3. Kasus Talangsari 1989

Kasus Talangsari 1989 melibatkan kekerasan yang dilakukan oleh tentara terhadap warga sipil di bawah pemerintahan Soeharto. Penyerangan tersebut mengakibatkan pembunuhan terhadap 130 orang, deportasi paksa 77 orang, serta penyiksaan dan penganiayaan terhadap ratusan orang lainnya. Kasus ini mencerminkan pelanggaran HAM berat yang dilakukan secara sistematis oleh aparat negara.

Makna Hari Anti Penghilangan Paksa Internasional

Hari Anti Penghilangan Paksa Internasional memiliki beberapa makna penting:

1. Meningkatkan Kesadaran Global: Peringatan ini bertujuan untuk meningkatkan kesadaran global mengenai penculikan paksa dan dampaknya terhadap korban dan keluarga mereka. Ini juga menyoroti pentingnya tindakan internasional untuk melindungi hak asasi manusia.

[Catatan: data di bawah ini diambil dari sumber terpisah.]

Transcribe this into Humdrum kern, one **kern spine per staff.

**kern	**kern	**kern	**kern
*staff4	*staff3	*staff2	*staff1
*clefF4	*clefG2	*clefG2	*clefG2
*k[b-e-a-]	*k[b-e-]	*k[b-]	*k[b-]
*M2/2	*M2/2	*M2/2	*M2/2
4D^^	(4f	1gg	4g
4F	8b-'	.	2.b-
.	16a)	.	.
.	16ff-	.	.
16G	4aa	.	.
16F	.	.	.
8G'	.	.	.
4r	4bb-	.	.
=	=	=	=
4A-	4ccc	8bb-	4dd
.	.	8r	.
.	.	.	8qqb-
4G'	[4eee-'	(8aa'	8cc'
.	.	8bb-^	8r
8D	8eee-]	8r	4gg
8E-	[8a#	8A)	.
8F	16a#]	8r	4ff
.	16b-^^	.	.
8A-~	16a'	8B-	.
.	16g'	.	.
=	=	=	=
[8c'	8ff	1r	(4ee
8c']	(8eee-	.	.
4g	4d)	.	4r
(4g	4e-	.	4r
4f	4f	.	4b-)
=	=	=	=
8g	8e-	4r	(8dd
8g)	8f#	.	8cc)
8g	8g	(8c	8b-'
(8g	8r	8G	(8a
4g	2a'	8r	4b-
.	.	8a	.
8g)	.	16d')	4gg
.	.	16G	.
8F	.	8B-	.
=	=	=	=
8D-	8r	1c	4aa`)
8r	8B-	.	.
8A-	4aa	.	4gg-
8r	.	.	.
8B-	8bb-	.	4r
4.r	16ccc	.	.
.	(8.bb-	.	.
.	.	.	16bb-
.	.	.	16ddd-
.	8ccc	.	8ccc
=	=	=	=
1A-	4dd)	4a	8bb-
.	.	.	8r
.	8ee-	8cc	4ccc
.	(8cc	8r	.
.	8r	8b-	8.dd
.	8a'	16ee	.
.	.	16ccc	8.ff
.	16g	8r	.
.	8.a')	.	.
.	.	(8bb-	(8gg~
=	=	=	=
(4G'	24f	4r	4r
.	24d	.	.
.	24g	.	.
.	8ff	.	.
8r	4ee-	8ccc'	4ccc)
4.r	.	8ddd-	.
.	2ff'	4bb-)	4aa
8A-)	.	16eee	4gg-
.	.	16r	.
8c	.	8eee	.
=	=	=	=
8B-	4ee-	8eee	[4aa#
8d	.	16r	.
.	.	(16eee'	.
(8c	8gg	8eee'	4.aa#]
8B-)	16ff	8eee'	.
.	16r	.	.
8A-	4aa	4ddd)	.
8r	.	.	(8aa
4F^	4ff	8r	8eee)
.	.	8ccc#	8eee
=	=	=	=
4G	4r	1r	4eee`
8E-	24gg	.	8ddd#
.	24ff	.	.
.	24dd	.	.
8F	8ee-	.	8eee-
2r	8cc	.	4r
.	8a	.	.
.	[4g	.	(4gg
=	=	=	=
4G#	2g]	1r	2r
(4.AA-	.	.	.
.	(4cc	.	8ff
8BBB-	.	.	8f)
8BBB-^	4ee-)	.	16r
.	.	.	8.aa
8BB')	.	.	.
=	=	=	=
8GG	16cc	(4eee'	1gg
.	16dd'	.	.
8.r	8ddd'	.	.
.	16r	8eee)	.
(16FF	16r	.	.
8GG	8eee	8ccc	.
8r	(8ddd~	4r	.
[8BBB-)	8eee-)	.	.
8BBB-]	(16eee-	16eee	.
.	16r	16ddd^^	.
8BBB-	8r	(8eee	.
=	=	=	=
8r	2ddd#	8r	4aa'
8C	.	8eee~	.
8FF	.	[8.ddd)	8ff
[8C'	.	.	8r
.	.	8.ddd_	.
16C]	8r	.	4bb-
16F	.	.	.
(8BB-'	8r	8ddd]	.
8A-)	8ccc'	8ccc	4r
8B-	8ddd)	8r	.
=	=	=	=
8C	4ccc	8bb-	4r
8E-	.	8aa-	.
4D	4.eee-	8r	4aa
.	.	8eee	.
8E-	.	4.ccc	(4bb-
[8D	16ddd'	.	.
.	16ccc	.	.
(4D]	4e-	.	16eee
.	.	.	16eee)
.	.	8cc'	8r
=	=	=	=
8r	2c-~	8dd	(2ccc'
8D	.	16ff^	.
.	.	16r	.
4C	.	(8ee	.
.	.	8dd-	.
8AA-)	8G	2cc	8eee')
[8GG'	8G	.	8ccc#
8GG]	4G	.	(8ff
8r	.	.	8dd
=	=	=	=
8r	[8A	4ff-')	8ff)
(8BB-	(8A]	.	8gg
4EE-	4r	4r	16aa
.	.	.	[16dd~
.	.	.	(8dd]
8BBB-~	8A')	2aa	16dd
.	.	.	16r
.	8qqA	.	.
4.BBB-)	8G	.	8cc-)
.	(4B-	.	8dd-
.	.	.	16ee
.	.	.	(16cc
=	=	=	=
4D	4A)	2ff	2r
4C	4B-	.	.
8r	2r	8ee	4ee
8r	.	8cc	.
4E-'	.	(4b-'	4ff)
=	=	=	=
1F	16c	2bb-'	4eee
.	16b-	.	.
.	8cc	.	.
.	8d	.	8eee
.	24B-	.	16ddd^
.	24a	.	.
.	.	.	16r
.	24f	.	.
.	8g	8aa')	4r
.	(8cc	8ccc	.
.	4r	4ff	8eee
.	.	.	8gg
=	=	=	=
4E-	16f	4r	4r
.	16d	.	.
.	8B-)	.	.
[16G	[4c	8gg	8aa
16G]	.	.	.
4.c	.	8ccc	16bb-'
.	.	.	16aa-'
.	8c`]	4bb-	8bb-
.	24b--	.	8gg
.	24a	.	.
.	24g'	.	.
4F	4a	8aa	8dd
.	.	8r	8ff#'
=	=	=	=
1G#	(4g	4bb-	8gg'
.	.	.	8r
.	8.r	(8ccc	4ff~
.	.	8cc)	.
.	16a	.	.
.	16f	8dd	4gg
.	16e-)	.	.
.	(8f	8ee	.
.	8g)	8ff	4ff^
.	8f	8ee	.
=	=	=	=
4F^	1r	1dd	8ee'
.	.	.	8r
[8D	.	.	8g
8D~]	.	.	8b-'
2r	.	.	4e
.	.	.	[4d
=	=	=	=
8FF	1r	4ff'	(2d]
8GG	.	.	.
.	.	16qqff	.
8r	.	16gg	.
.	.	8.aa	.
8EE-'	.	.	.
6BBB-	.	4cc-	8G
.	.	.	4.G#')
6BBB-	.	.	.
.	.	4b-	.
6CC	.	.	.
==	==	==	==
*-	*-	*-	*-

2. Mendorong Tindakan Kolektif: Peringatan ini mendorong negara-negara dan masyarakat internasional untuk mengambil tindakan kolektif dalam melawan penghilangan paksa dan memastikan bahwa pelanggaran HAM tersebut tidak dibiarkan tanpa hukuman.

3. Melindungi Hak Asasi Manusia: Hari ini menjadi momentum untuk menegaskan komitmen terhadap perlindungan hak asasi manusia dan martabat manusia, serta mengadvokasi perubahan kebijakan untuk mencegah penghilangan paksa di masa depan.

4. Menghormati Korban: Peringatan ini juga menghormati para korban penghilangan paksa dan keluarga mereka, yang telah mengalami penderitaan mendalam akibat tindakan kejam ini.

Hari Anti Penghilangan Paksa Internasional adalah momen penting untuk mengingatkan kita semua tentang tragedi kemanusiaan yang terjadi akibat penghilangan paksa. Ini adalah kesempatan untuk merenungkan betapa pentingnya hak asasi manusia dan perlindungan hukum bagi setiap individu, serta mendesak para pemimpin dunia untuk bertanggung jawab atas tindakan keji ini. Dengan terus memperingati hari ini, kita berkomitmen untuk mendukung para korban dan keluarga mereka dalam perjuangan mereka untuk kebenaran dan keadilan.